- Objectif visé: Repérez dans les entrées ci-dessous chaque ligne contenant la chaîne « الإلكتروني », puis recopiez ces lignes.

- Support de travail:
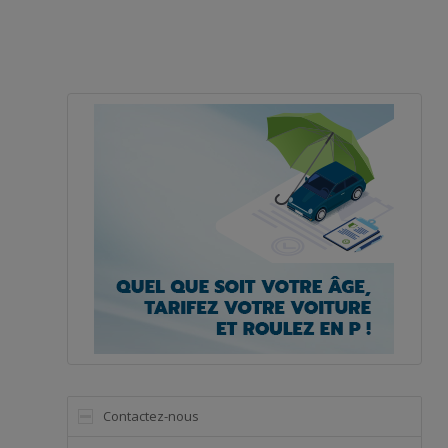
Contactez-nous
--
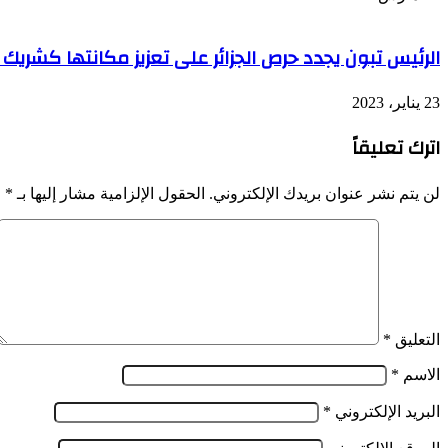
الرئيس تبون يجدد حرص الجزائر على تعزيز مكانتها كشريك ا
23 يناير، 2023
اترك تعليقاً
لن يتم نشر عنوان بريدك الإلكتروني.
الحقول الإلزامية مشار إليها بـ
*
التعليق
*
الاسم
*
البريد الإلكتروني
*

- Solution:
لن يتم نشر عنوان بريدك الإلكتروني.
البريد الإلكتروني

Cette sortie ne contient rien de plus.